A little knowledge…

Working with the orchestra in Chiguara. I did better here...


 

I consider myself a pretty composed person. I generally have excellent performance nerves (which I came by much later in life, more on that later) and can handle most unfamiliar situations with a commendable degree of aplomb. When I made my début with Canada’s National Arts Center Orchestra, there were approximately 2000 people in the hall. When I presented my doctoral lecture recital (along with oral examination), it was again a capacity crowd, but one there for the music, not the speechifying, of this I’m certain. I’ve done keynotes in front of hundreds,

That really is me behind the mask.

I’ve played ice hockey games in front of thousands… and yet the only time in recent years I’ve really found myself out of my depth internally was when confronted with a class of first-graders in London UK for all of 25 minutes.

Nothing like teaching to keep you honest, as I’ve said before, and there’s NOTHING like 20 children to force an Inquisition (with a capital I)-like degree of veracity in self-assessment upon you.

It wasn’t a complete disaster….not complete, anyway, but it wasn’t great.

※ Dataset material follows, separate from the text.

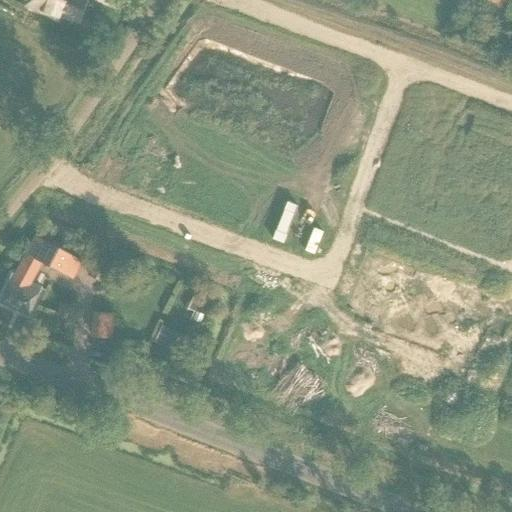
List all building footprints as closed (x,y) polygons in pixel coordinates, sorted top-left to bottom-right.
[(85,1),(83,0),(25,0),(22,7),(56,22),(58,18),(75,26),(85,1)] [(36,236),(20,266),(16,264),(0,301),(0,302),(29,315),(41,287),(30,282),(41,262),(72,279),(82,260),(36,236)] [(101,282),(110,264),(99,258),(90,276),(101,282)] [(371,325),(389,331),(393,319),(407,324),(403,336),(460,356),(474,315),(471,314),(477,298),(391,268),(389,274),(366,266),(350,311),(373,319),(371,325)] [(504,408),(511,383),(511,381),(507,380),(511,365),(491,358),(477,398),(504,408)]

My own consolation is that our contact was brief, and that the children’s memories of the time will be fleeting, if they recall anything at all. But the entire experience was an invaluable reminder of how challenging and multi-faceted Education is, and how much more I have to learn.

Easier said than done, of course. Educating oneself about education is a more than a monumental task, it’s essentially impossible to complete. There’s a reason there’s so much literature on the subject: as an object of study in itself as much as a practice, it is an incredibly complex, multi-dimensional proposition, touching upon just about all the ologies and osophies in a good Humanities department. (Side note A: That’s why they call them Humanities. Side note B: Gymnosophy is NOT included.)

But that too is the nature of education, including self-educating about education: it’s a process, or a journey, and not a destination. I acknowledge that I will never be an expert in all the different facets of music and education that Sistema touches on, but I hope I never stop attempting to expand my knowledge of the issues, and never stop trying to do everything that I do better each time. I don’t hesitate to admit that’s a lesson from Venezuela as much as a lesson from life too.

And so I encourage you to come to London, Ontario between the 29th of this month and the 1st of June for the Leading Music Education conference, hosted by the University of Western Ontario, and coordinated by Dr. Ruth Wright and Theodora Stathopolous. I’ve attended a lot of the “let’s sit around and talk about Sistema” meets, but this will be very different. It’s the first serious examination of El Sistema from an academic and sociological perspective, and will be invaluable for those wanting to understand the why and how, not just the what. I’ll be doing a keynote on Sunday morning, but it will primarily be the what to get that out of the way, for speakers like Christopher Small and Hildegard Froehlich to focus entirely on key underlying concepts. There’s great passion in the international movement, and were it to be coupled uniformly with the great knowledge that already exists, it will become an unstoppable force.

Hope to see you there.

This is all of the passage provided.